JOB: Give the listing below as a numbered list, leaving out any blank lines.

MATERIAL FOR THE TASK:

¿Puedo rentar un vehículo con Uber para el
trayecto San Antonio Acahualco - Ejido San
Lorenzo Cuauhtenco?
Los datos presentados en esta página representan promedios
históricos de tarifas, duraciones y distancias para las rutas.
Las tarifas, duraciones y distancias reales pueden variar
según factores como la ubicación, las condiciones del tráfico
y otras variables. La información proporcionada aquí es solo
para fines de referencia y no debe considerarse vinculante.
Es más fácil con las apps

ANSWER TO THIS PROBLEM:
1. ¿Puedo rentar un vehículo con Uber para el
2. trayecto San Antonio Acahualco - Ejido San
3. Lorenzo Cuauhtenco?
4. Los datos presentados en esta página representan promedios
5. históricos de tarifas, duraciones y distancias para las rutas.
6. Las tarifas, duraciones y distancias reales pueden variar
7. según factores como la ubicación, las condiciones del tráfico
8. y otras variables. La información proporcionada aquí es solo
9. para fines de referencia y no debe considerarse vinculante.
10. Es más fácil con las apps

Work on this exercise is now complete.